Je sens que mon frère ne va pas bien, je ne comprends pas pourquoi il ne répond pas à ma question, alors je décide de le consoler, comme je l'ai toujours fait. Je passe ma main derrière lui, et je caresse son dos, pour le soulager de sa peine. Il a soudain la chair de poule, il faut dire, qu'il ne fait pas très chaud, et que l'on est pas vraiment habillés, je décide alors de le prendre dans mes bras, pour le réchauffer, même si on est toujours assis le dos au mur. Il ne parle toujours pas alors je décide de parler moi.

Je lui demande pourquoi il ne répond pas, s'il a honte, je lui dis que je l'aimerai toujours quoi qu'il puisse arriver, je lui dis, que je comprends ce qu'il ressent, et que malgré le fait que j'aime les filles et que je ne m'en cache pas, il est vrai que je ressens pour lui, quelque chose de tout a fait nouveau, de plus fort, que tout ce que j'ai déjà pu ressentir.

Bill 4 janvier 07 : 1h33 AM

Ça y est ... il l'a dit. Il a dit qu'il ressentait la même chose que moi, qu'il m'aimait de la même façon dont je l'aime. Sans que je n'ai pu m'en rendre compte, et avec cette sensation que tout se passe au ralenti comme dans un rêve, je me dégage la tête, et m'assois en face de Tom, je dois être tout rouge, car je sens mes joues et ma tête en ébullition. Je nous vois tous les deux à moitié nus, en pleine nuit, frigorifiés de froid, mais tellement heureux. Je m'approche doucement des lèvres de Tom, elles sont si belles, ont l'air si douces, et son piercing à la lèvre me donne encore plus envie de l'embrasser, plus que jamais. Comme si c'était la première fois de ma vie, tout tremblant, tout timide, je saisis doucement sa lèvre inférieure avec les miennes, avec ma langue je les sépare doucement de façon à les entrouvrir. Et je pose mes lèvres sur les siennes, j'embrasse ses lèvres, la sensation est très plaisante, très étrange et son anneau de métal rend la chose encore plus sensuelle. Il me rend alors ce premier baiser. Je me recule pour le regarder, pour bien voir son tendre visage, et pour voir ce qu'il pense de la tournure que prennent les choses, et à mon grand soulagement, je le vois qui me sourit et ses yeux qui me disent : « encore, encore » pas l'once d'un quelconque dégoût, ni d'une quelconque peur.
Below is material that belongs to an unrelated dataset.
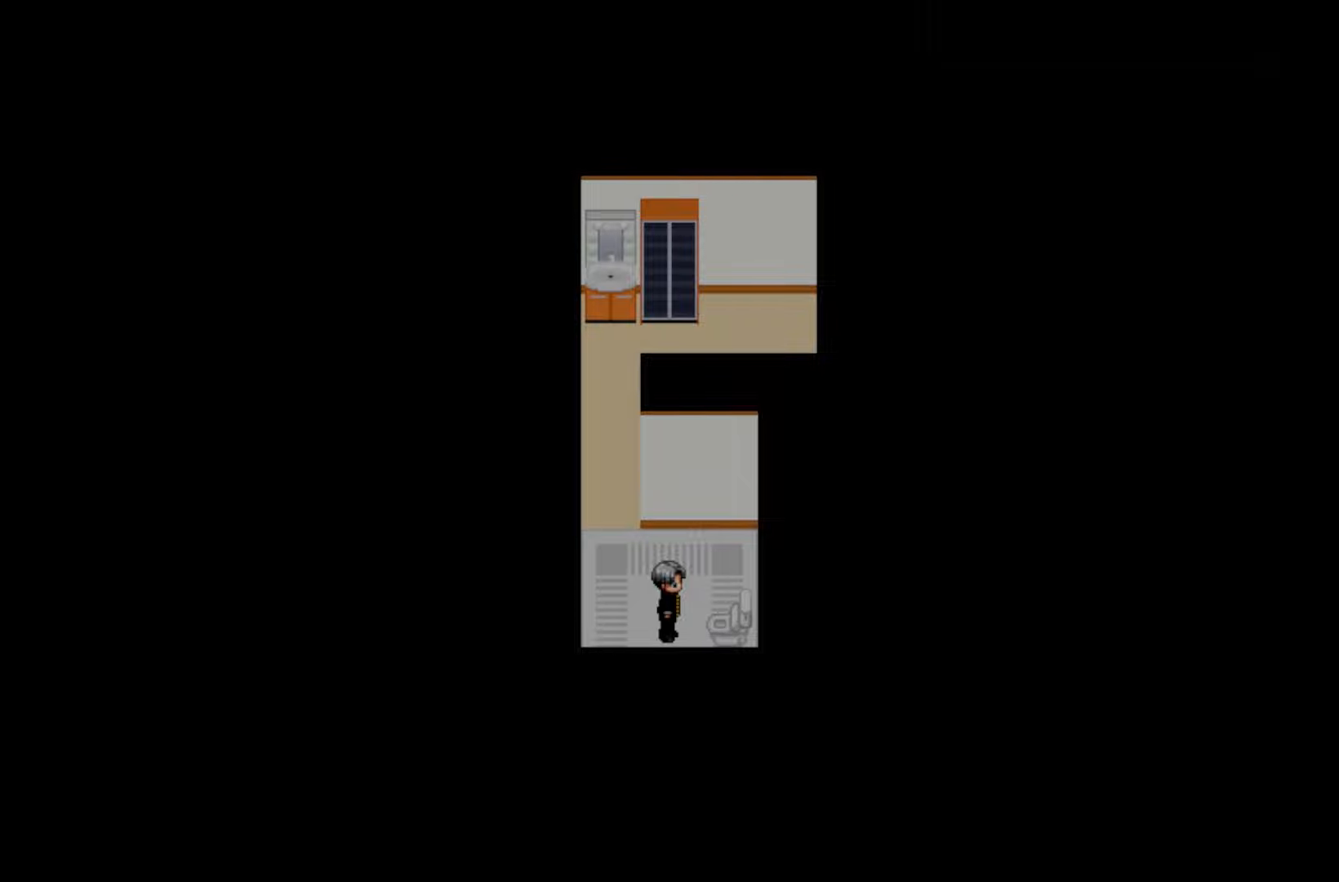
{"keys": ["space"], "events": [[67, "space", "down"], [133, "space", "up"], [200, "space", "down"], [267, "space", "up"], [350, "space", "down"], [400, "space", "up"], [467, "space", "down"]]}
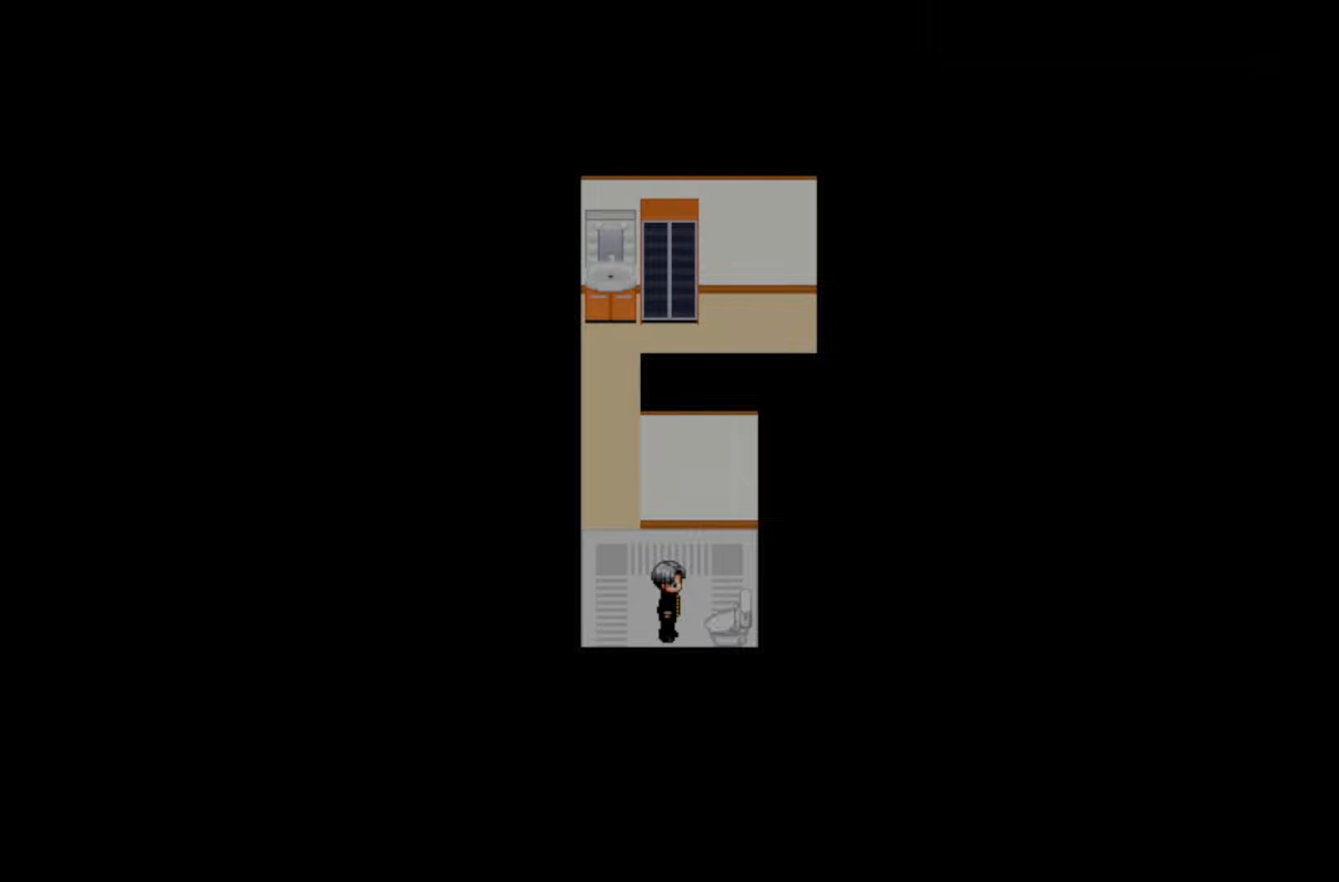
{"keys": ["space"], "events": [[33, "space", "up"], [117, "space", "down"], [167, "space", "up"], [233, "space", "down"], [283, "space", "up"], [350, "space", "down"], [400, "space", "up"], [467, "space", "down"]]}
Je suis aux anges, et je lui donne ce qu'il me demande, nos doigts se joignent, et nos mains se guident le long de nos corps identiques. Nous savons exactement ce que nous voulons, quand nous le voulons. Nous passons ainsi la nuit ensemble, à la lumière des flammes des quelques bougies qui vacillent au rythme de nos caresses. La nuit est magique, et je lis dans les yeux de mon double que lui aussi est heureux, qu'il a enfin trouvé ce qui lui manquait dans une relation et jamais il n'aurait voulu qu'elle s'arrête. Nous nous endormons finalement à même le sol blottis l'un contre l'autre, heureux, apaisés, et le sourire aux lèvres.
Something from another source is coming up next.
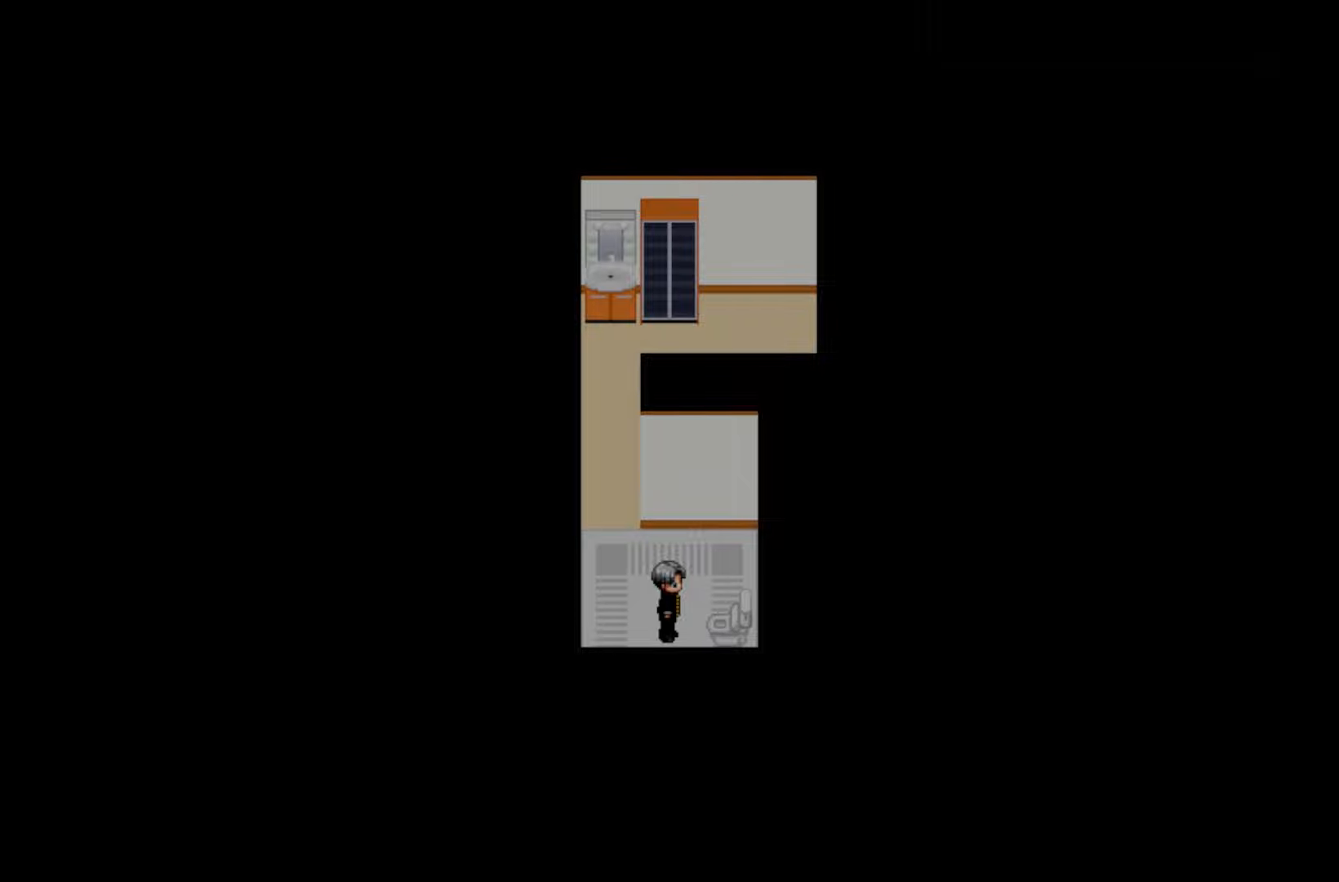
{"keys": ["space"], "events": [[17, "space", "up"], [67, "space", "down"], [133, "space", "up"], [200, "space", "down"], [250, "space", "up"], [317, "space", "down"], [367, "space", "up"], [400, "space", "down"]]}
Bill et Tom 4 janvier 07 : 14h 36

Je sens une chaleur qui n'est pas celle de mon frère mais plutôt celle familière de ma couette, je refuse d'ouvrir les yeux, parce que je sais où je vais me réveiller et je n'en ai aucune envie, d'ailleurs je ne comprends pas comment c'est possible, puisque nous nous sommes endormis dans la salle d'enregistrement et pas du tout dans la chambre. Je commence à me dire, que j'ai rêvé, mais tout ceci avait l'air si réel, que je ne comprends pas. Mon corps se souvient de ses mains me caressant, du plaisir que j'ai eu, c'est impossible, un rêve ne peut pas être si réel.

Je finis par m'asseoir sur mon lit et à regarder dans la direction de mon double qui fait la même chose que moi. En un regard, sans un mot et avec un sourire qui ne ment pas, on comprend qu'on pense à la même chose, avons-nous fait le même rêve ?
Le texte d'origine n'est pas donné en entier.